L’espresso giudizio conclusivo di totale sproporzione del denaro con il reddito dei due imputati non e’, pertanto, privo di motivazione in relazione alla pertinente previsione normativa, ne’ i ricorrenti, che inammissibilmente reclamano una rinnovata lettura della documentazione non acquisita, che allegano al ricorso, si correlano con la esaustivita’ delle argomentazioni svolte, limitandosi a evocarne in termini generici la sinteticita’ come espressione di generalizzata omissione.
17.3. Deve, invece, essere accolto l’unico motivo del secondo atto di ricorso, con il quale (OMISSIS) e (OMISSIS) si dolgono della omessa motivazione in ordine all’applicazione nei loro confronti della misura di sicurezza della espulsione dal territorio dello Stato a pena espiata, ordinata sulla base del solo rilievo che per essi – cui e’ stata applicata la pena di anni quattro di reclusione e di Euro diciottomila di multa per il delitto di cui al Decreto del Presidente della Repubblica n. 309 del 1990, articolo 73, comma 1, – fosse ancora attuale la pericolosita’, in quanto “si trovano tutti agli arresti domiciliari”.
Detti ricorrenti anche per questa misura non hanno inserito alcuna pattuizione nell’accordo sulla pena e, per l’effetto, non e’ loro precluso, avuto riguardo all’enunciato principio, il ricorso per cassazione secondo la disciplina generale di cui all’articolo 606 c.p.p..
La sostanziale mancanza di motivazione, che connota la decisione, gia’ rilevata con riferimento alla ricorrente (OMISSIS), conduce allo stesso epilogo decisorio, e, per l’effetto, all’annullamento della sentenza limitatamente alla loro disposta espulsione, con rinvio per nuovo giudizio sul punto al Tribunale di Reggio Emilia.
17.4. I ricorsi, in tali limiti accolti, devono essere, in definitiva, rigettati nel resto.
A detta statuizione di rigetto non segue la condanna dei ricorrenti al pagamento delle spese processuali per effetto dell’accoglimento dell’ultimo motivo della impugnazione. Trova, infatti, applicazione il principio secondo il quale “al parziale accoglimento dell’impugnazione dell’imputato deve conseguire l’esclusione della sua condanna alle spese del procedimento di impugnazione” (Sez.
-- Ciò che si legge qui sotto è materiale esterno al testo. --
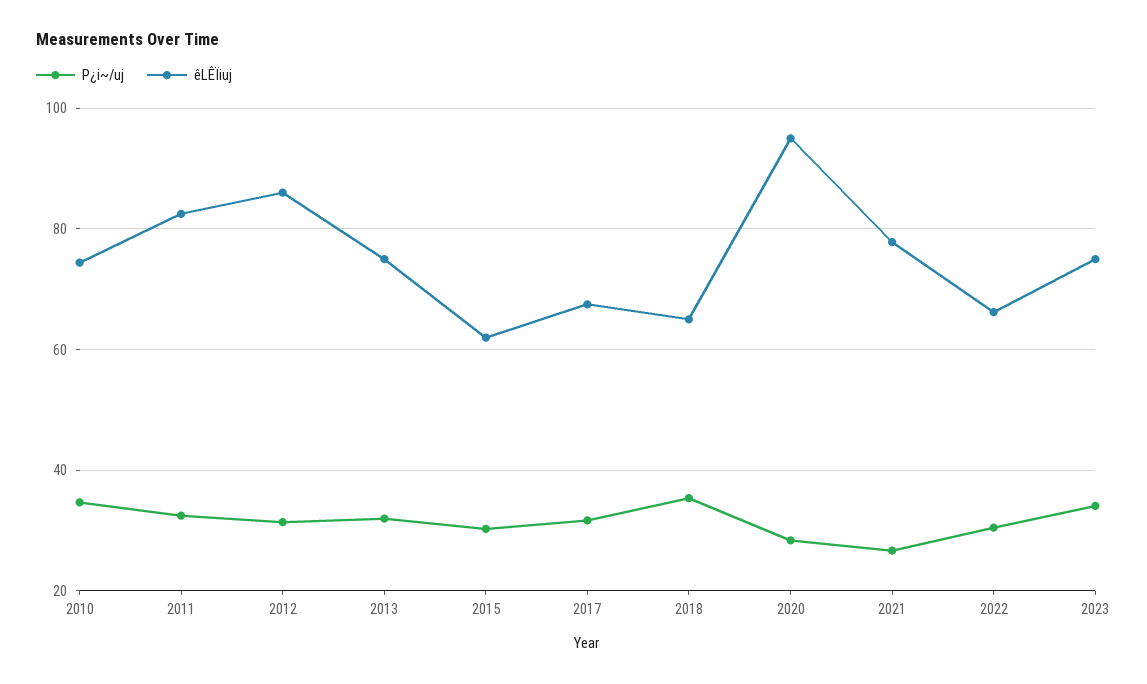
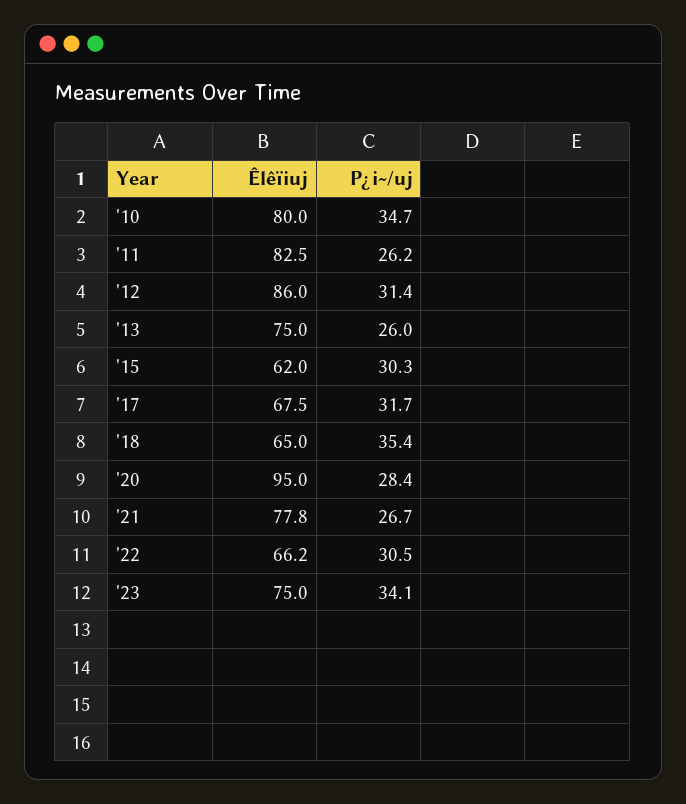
êLÊÏiuj, 2010: 74 -> 80
P¿i~/uj, 2011: 32 -> 26.2
P¿i~/uj, 2013: 32 -> 26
U, n. 6402 del 30/04/1997, Dessimone, Rv. 207947).
18. L’applicazione della regola della formazione progressiva del giudicato e l’autonomia della disposizione annullata, relativa alla sola misura di sicurezza della espulsione, comportano, infine, per tutti i ricorrenti, la irrevocabilita’ della sentenza impugnata, che si dichiara, quanto all’accertamento di responsabilita’, alle pene applicate e alla confisca (Sez. U, n. 20 del 09/10/1996, Vitale, Rv. 206170).

P.Q.M.

Annulla la sentenza impugnata limitatamente alla disposta espulsione e rinvia per nuovo giudizio sul punto al Tribunale di Reggio Emilia.
Rigetta nel resto i ricorsi di (OMISSIS) e (OMISSIS).
Dichiara irrevocabile la sentenza quanto all’accertamento di responsabilita’, alle pene applicate e alla confisca.

 

In caso di diffusione omettere le generalità e gli altri dati identificativi dei soggetti interessati nei termini indicati.